Come si colloca il servizio erogato dal Servizio Sanitario lombardo nel quadro nazionale?

Occorre ammettere che la Lombardia è stata una delle prime regioni a sensibilizzare sul tema, adottando poi dei provvedimenti specifici. Ad oggi, i malati e le famiglie possono contare su un contributo mensile di 500 euro dedicato al care giver, sulla gratuità dei ricoveri di sollievo o di lungodegenza presso le RSA o RSB che vanno ad unirsi ai contributi nazionali come invalidità civile o accompagnamento. La Lombardia, dal punto di vista delle tempistiche è decisamente un punto di eccellenza. Per ciò che riguarda l’erogazione dei contributi, meglio della nostra Regione,  fa solo la Toscana che eroga un contributo di 1500 euro.
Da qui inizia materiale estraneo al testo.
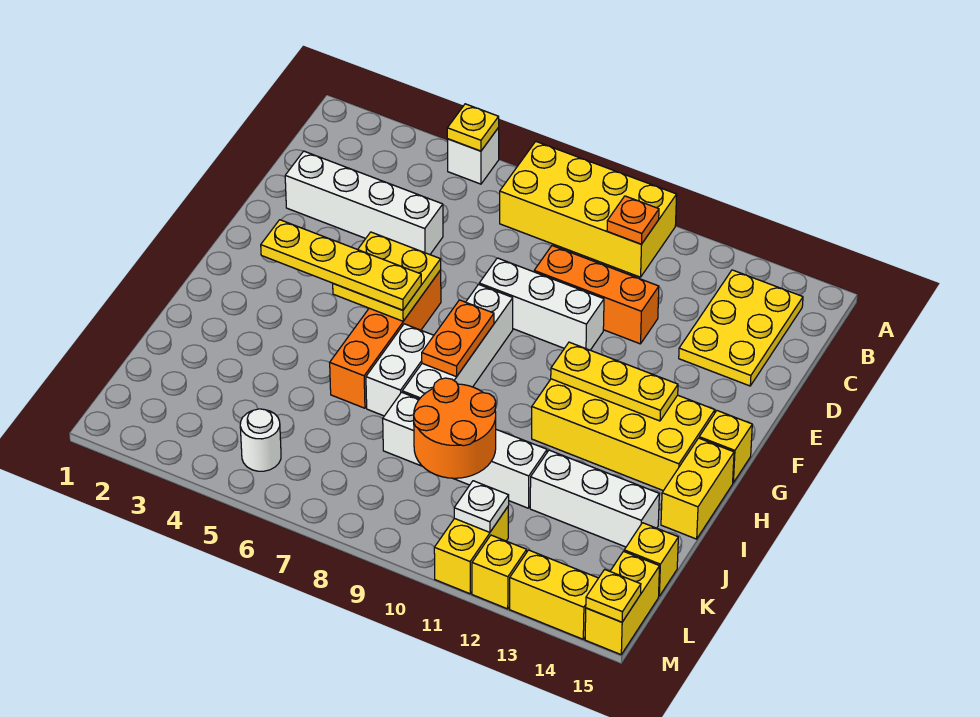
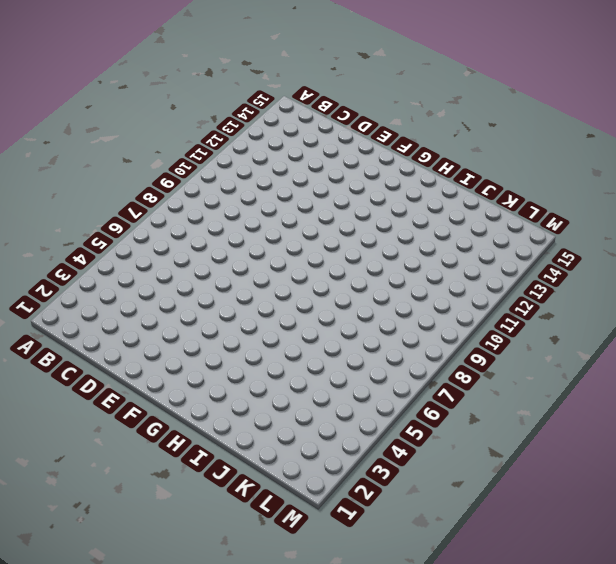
none -> white brick A5 level 1
none -> yellow brick A7:B10 level 1
none -> yellow plate B13:D14 level 1

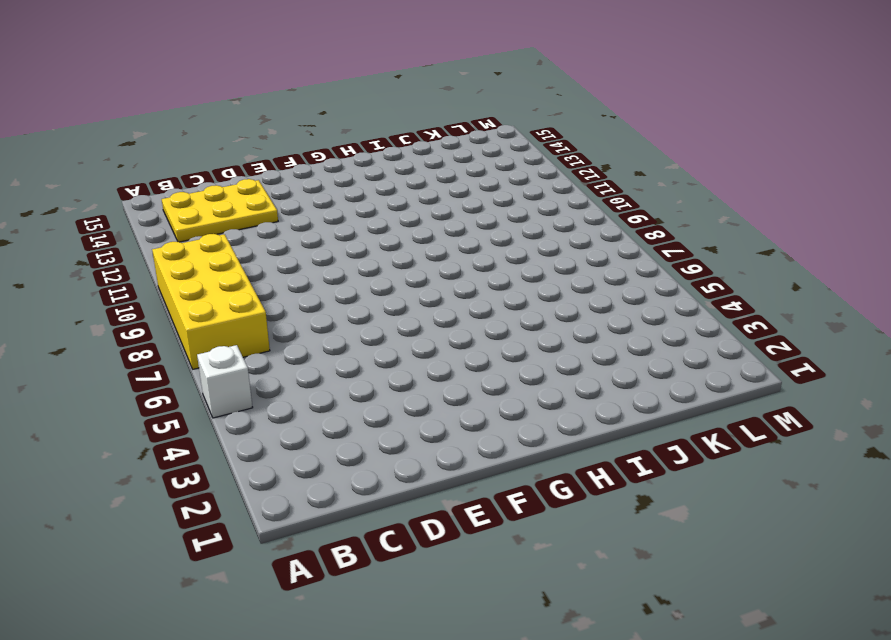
none -> white brick D2:D5 level 1
none -> orange brick D9:D11 level 1
none -> white brick E8:E10 level 1

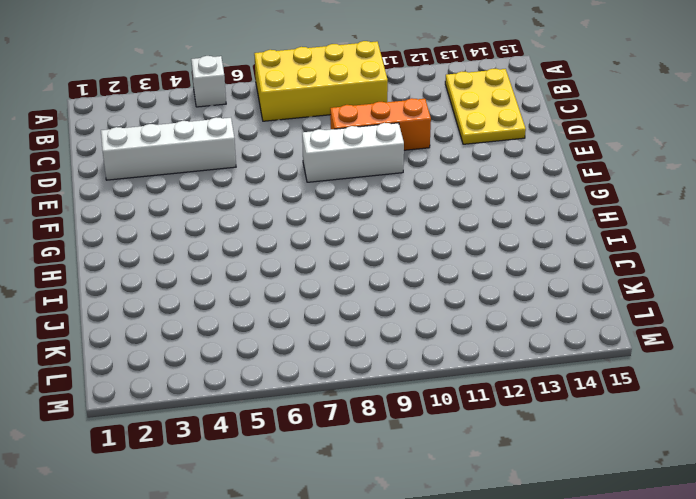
none -> orange brick F6:I6 level 1
none -> white brick F8:I8 level 1
none -> yellow brick G11:H14 level 1

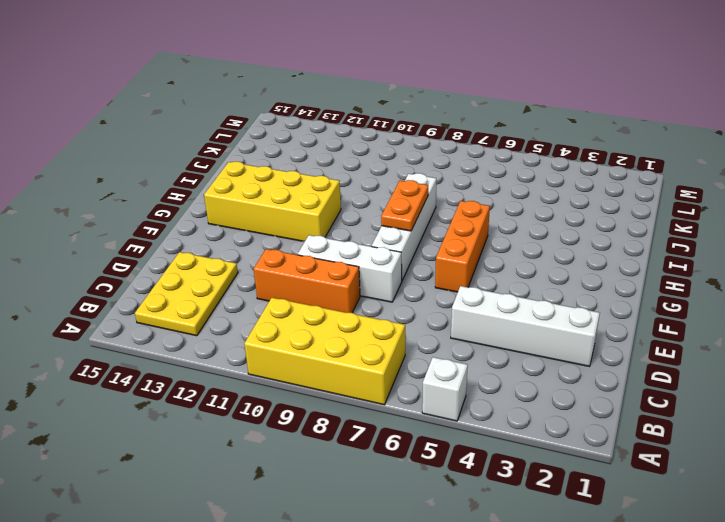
orange brick F6:H6 level 1 -> orange brick F6:I6 level 1
none -> yellow brick G15 level 1
none -> white brick H7:I7 level 1
none -> yellow brick H15:I15 level 1

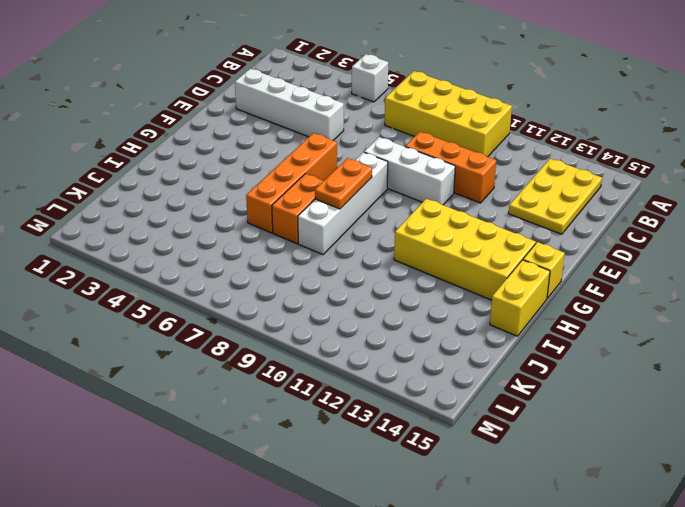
orange brick H7:I7 level 1 -> white brick H7:I7 level 1
none -> white brick J8:J11 level 1
none -> white brick J12:J14 level 1
none -> yellow brick K15 level 1

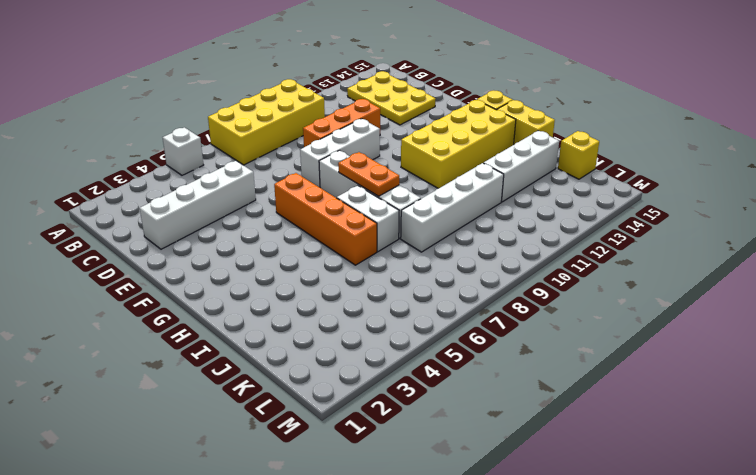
none -> white round brick L5 level 1
none -> yellow brick L11:M11 level 1
none -> yellow brick L15:M15 level 1

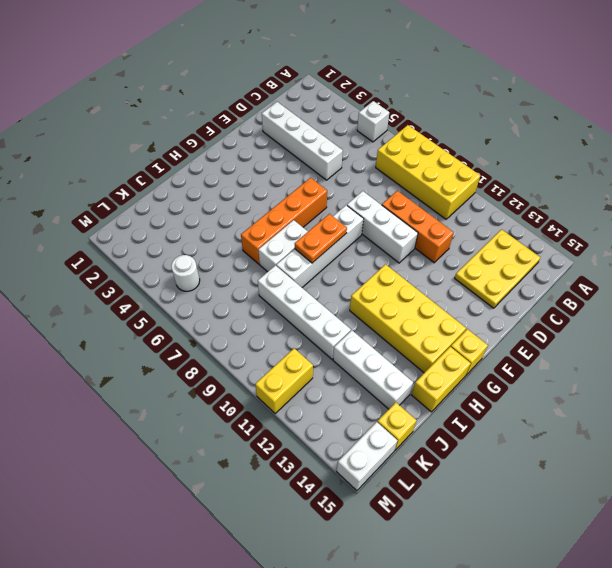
white brick L15:M15 level 1 -> yellow brick L15:M15 level 1
none -> yellow brick M12 level 1
none -> yellow brick M13:M14 level 1
none -> yellow plate A5 level 2

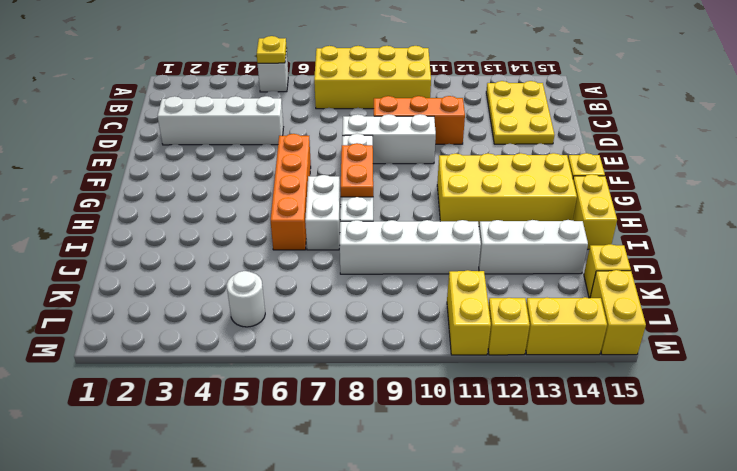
none -> orange plate B10 level 2
none -> yellow plate F5:G6 level 2
none -> yellow plate G11:G13 level 2

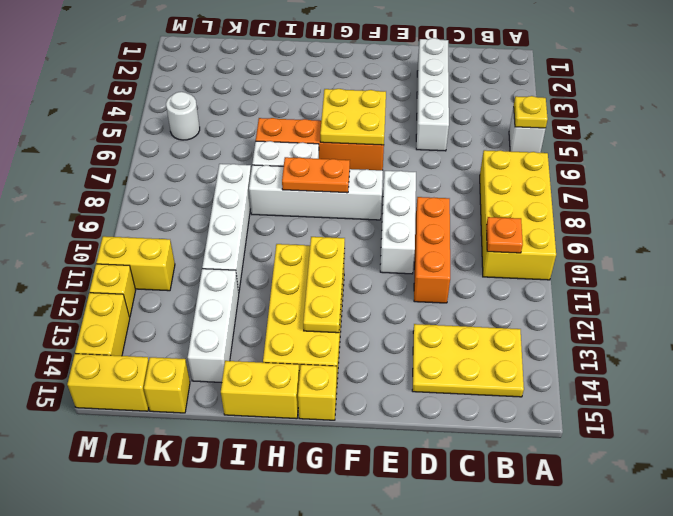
none -> orange round brick J9:K10 level 2
none -> white plate L11 level 2
none -> yellow plate M15 level 2

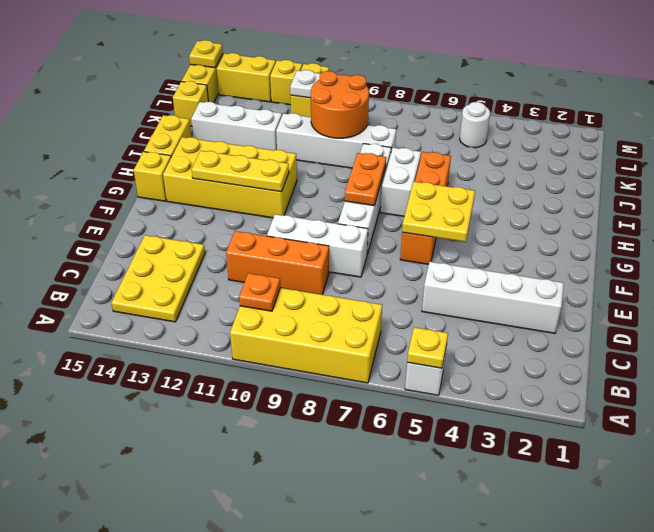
none -> yellow plate G3:G6 level 3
La cronicità della malattia sembra essere un punto focale di questa malattia, soprattutto per la gestione del malato da parte delle famiglie.

La SLA comporta una serie di “lutti funzionali”, cioè una serie di perdite in termini di movimento, respirazione e comunicazione, a volte, molto ravvicinati nel tempo. Quindi, il carico psico – emotivo della persona malata e di tutto il nucleo familiare è estremamente oneroso, reso ancora più pesante della velocità degenerativa della malattia. Le famiglie devono essere al centro dell’attenzione dell’ospedale e del territorio poiché il malato di SLA dovrebbe poter vivere a casa la maggior parte del decorso della malattia.

E’ previsto un aiuto psicologico per pazienti e famiglie, in Regione Lombardia?

Ci sono, nella nostra regione, dei centri di eccellenza per la SLA dove è offerto un ottimo supporto psicologico e ci sono alcuni psicologi sul territorio che possono portare aiuto a domicilio.

Quali sono gli aspetti ancora da migliorare?

E’ stato fatto tantissimo ma servono interventi sul percorso assistenziale perché ancora oggi, in alcune realtà, c’è una frammentazione dei servizi e una scarsa comunicazione fra ciò che accade in ospedale e ciò che avviene al domicilio con l’equipe che assiste il paziente.